The final step is to recognize that the measure of the integral changes in a convenient way when we make the substitution $r = M^T s$, since

\[ d^n r = det(M^T) d^n s = d^n s  \; , \]

where we’ve exploited the fact that, since $M$ is orthogonal, its determinant is 1.

Putting all of these pieces together we now have

\[ \int_{R^n} d^n e^{-(r^T A r} = \int_{R^n} d^n s \prod_{i=1}^n e^{-d_i s_i^2} = \prod_{i=1}^{n} \int_{-\infty}^\infty ds_i e^{-d_i s_i^2} \; .\]

Since the right-hand side is a product of independent Gaussian integrals, it simplifies to

\[\prod_{i=1}^{n} \int_{-\infty}^\infty ds_i e^{-d_i s_i^2} = \prod_{i=1}^{n} \sqrt{\frac{\pi}{d_i}} = \frac{\pi^{n/2}}{\sqrt{d_1 \cdots d_n}} \; . \]
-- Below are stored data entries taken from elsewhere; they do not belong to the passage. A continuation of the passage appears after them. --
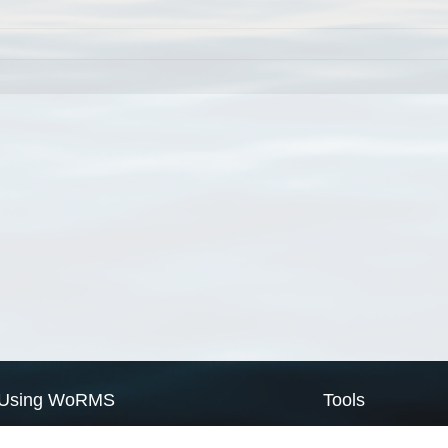
Using WoRMS
Tools
Citing WoRMS
WoRMS Match Tax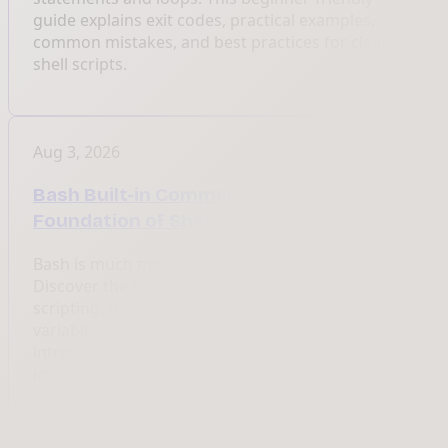
guide explains exit codes, practical examples,
common mistakes, and best practices for cleaner
shell scripts.
Aug 3, 2026
Bash Built-in Commands: The
Foundation of Shell Scripting
Bash is much more than a command launcher.
Discover the built-in commands that power shell
scripting, from cd and echo to functions, loops,
variables, and process management. This guide
introduces a complete series explaining every
important Bash command with examples.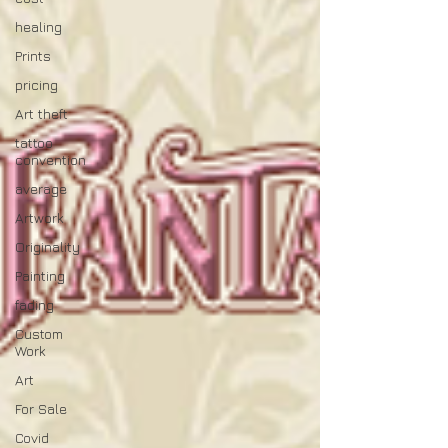
healing
Prints
pricing
Art theft
tattoo
convention
average
Artwork
Originality
Painting
fading
Custom
Work
Art
For Sale
Covid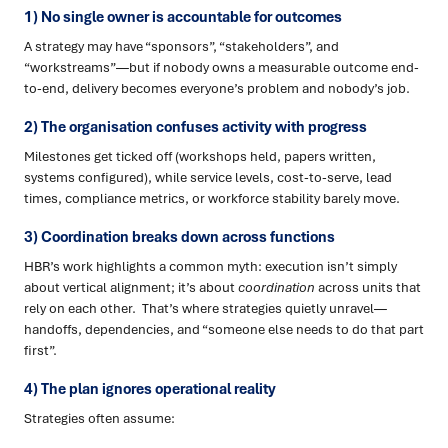
1) No single owner is accountable for outcomes
A strategy may have “sponsors”, “stakeholders”, and
“workstreams”—but if nobody owns a measurable outcome end-
to-end, delivery becomes everyone’s problem and nobody’s job.
2) The organisation confuses activity with progress
Milestones get ticked off (workshops held, papers written,
systems configured), while service levels, cost-to-serve, lead
times, compliance metrics, or workforce stability barely move.
3) Coordination breaks down across functions
HBR’s work highlights a common myth: execution isn’t simply
about vertical alignment; it’s about
coordination
across units that
rely on each other. That’s where strategies quietly unravel—
handoffs, dependencies, and “someone else needs to do that part
first”.
4) The plan ignores operational reality
Strategies often assume: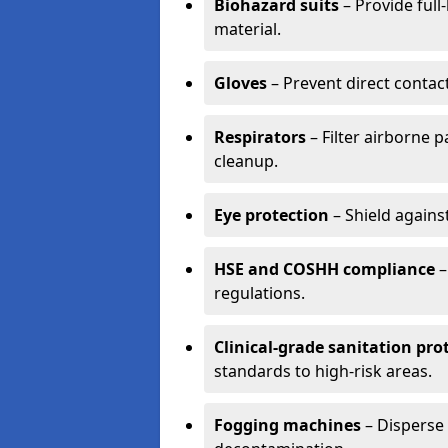
Biohazard suits
– Provide full
material.
Gloves
– Prevent direct contac
Respirators
– Filter airborne 
cleanup.
Eye protection
– Shield agains
HSE and COSHH compliance
–
regulations.
Clinical-grade sanitation pro
standards to high-risk areas.
Fogging machines
– Disperse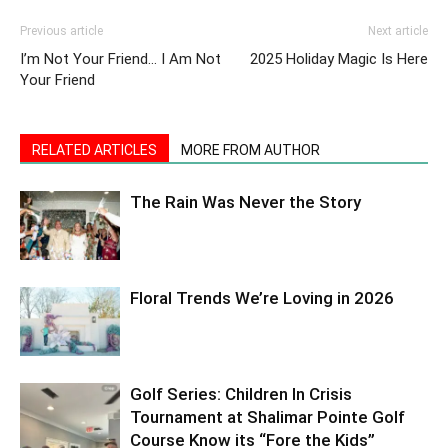
I’m Not Your Friend… I Am Not
2025 Holiday Magic Is Here
Your Friend
RELATED ARTICLES
MORE FROM AUTHOR
The Rain Was Never the Story
Floral Trends We’re Loving in 2026
Golf Series: Children In Crisis
Tournament at Shalimar Pointe Golf
Course Know its “Fore the Kids”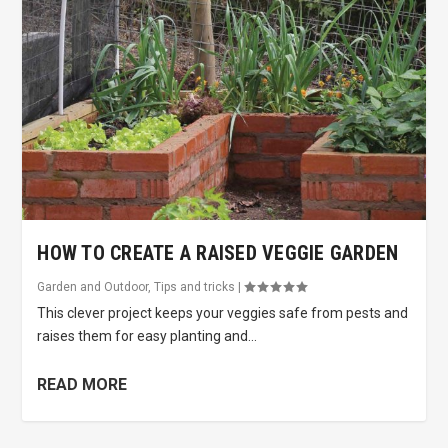
HOW TO CREATE A RAISED VEGGIE GARDEN
Garden and Outdoor
,
Tips and tricks
|
This clever project keeps your veggies safe from pests and
raises them for easy planting and...
READ MORE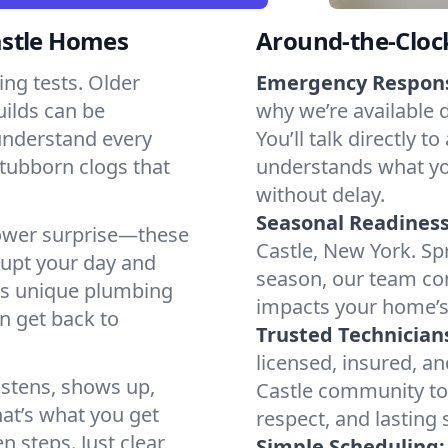
astle Homes
Around-the-Cloc
ng tests. Older
Emergency Respon
ilds can be
why we’re available 
 understand every
You’ll talk directl
stubborn clogs that
understands what yo
without delay.
Seasonal Readiness
shower surprise—these
Castle, New York. Spr
rupt your day and
season, our team co
’s unique plumbing
impacts your home’s
n get back to
Trusted Technician
licensed, insured, a
istens, shows up,
Castle community too
hat’s what you get
respect, and lasting
en steps. Just clear
Simple Scheduling: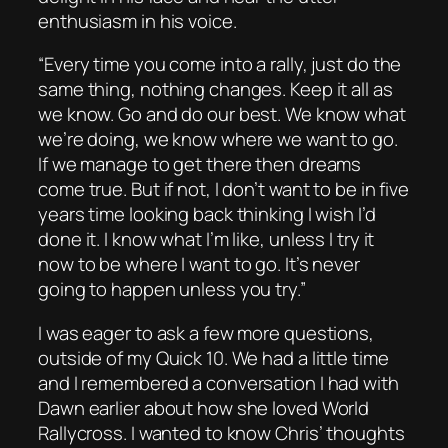
enthusiasm in his voice.
“Every time you come into a rally, just do the
same thing, nothing changes. Keep it all as
we know. Go and do our best. We know what
we’re doing, we know where we want to go.
If we manage to get there then dreams
come true. But if not, I don’t want to be in five
years time looking back thinking I wish I’d
done it. I know what I’m like, unless I try it
now to be where I want to go. It’s never
going to happen unless you try.”
I was eager to ask a few more questions,
outside of my Quick 10. We had a little time
and I remembered a conversation I had with
Dawn earlier about how she loved World
Rallycross. I wanted to know Chris’ thoughts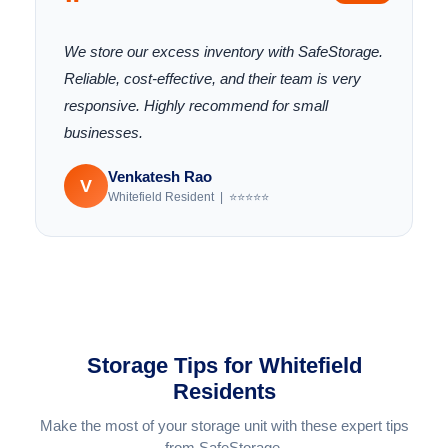
"
We store our excess inventory with SafeStorage.
Reliable, cost-effective, and their team is very
responsive. Highly recommend for small
businesses.
Venkatesh Rao
V
Whitefield Resident | ⭐⭐⭐⭐⭐
Storage Tips for Whitefield
Residents
Make the most of your storage unit with these expert tips
from SafeStorage.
The denominator of the last expression is the determinant of the $D$, which is also the determinant of $A$.  So, the final formula is

\[ \int_{R^n} d^n r e^{-(r^T A r)} = \frac{\pi^{n/2}}{\sqrt{det(A)}} \; .\]

Returning to the original example, the formula tells us that, since $det(A) = 7/4$, then the normalization constant $N = 2\pi/\sqrt(7) \approx 2.37482$.  We can confirm this using brute force Monte Carlo by uniformly sampling across the ranges $x \in [-6,6]$ and $y \in [-12,12]$.  The limits of these ranges were selected by going out roughly to 6 times the respective eigenvalue ($d_x = 0.79$, $d_y = 2.21$), but the estimated integral is insensitive to fine details as long as the computational domain is sufficiently large.  That said, there is an art to picking the computational domain, and sophisticated pieces of software are designed to adjust to the integrand.  Implementing the brute force Monte Carlo in python gave an estimate of $N = 2.37661$ for 10 million trials, an error of less than $0.1\%$.
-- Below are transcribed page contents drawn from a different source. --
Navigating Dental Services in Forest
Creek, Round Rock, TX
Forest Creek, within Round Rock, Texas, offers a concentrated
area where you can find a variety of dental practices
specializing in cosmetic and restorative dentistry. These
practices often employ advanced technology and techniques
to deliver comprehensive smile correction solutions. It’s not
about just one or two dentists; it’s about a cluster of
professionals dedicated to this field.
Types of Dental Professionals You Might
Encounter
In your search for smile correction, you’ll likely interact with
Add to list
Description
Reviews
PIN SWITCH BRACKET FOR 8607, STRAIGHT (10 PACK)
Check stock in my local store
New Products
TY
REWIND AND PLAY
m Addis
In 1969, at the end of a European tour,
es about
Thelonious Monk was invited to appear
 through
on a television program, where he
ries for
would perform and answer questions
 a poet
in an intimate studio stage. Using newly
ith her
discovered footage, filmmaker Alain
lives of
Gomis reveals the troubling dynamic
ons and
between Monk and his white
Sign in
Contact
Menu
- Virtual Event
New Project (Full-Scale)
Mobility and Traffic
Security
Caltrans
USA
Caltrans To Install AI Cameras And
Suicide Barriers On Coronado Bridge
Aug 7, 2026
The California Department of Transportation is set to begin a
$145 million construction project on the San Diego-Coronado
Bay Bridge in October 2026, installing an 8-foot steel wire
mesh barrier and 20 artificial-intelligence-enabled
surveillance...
As a last sample, suppose we provide a bigger matrix given by:

\[ A = \left[ \begin{array}{cccc} 3 & 1 & 5 & 3\\ 1 & 5 & 2 & 0\\ 5 &  2 & 10 & 3 \\ 3 & 0 & 3 & 14 \end{array} \right] \; .\]

The Gaussian integral is

\[ N = \int_{R^n} d^n r \,  e^{-(3w^2 + 2wx + 10wy + 6w^2 + 5x^2 + 4xy + 10y^2 + 6yz + 14z^2)} \; .\]

The eigenvalues of $A$ are: $\{17.63,0.26,9.85,4.26\}$.  Application of the formula gives $N = 0.70497$ compared with a brute force Monte Carlo estimate of $0.71061$.

With this operation well in hand, next month’s post will focus on calculating various moments of these distributions.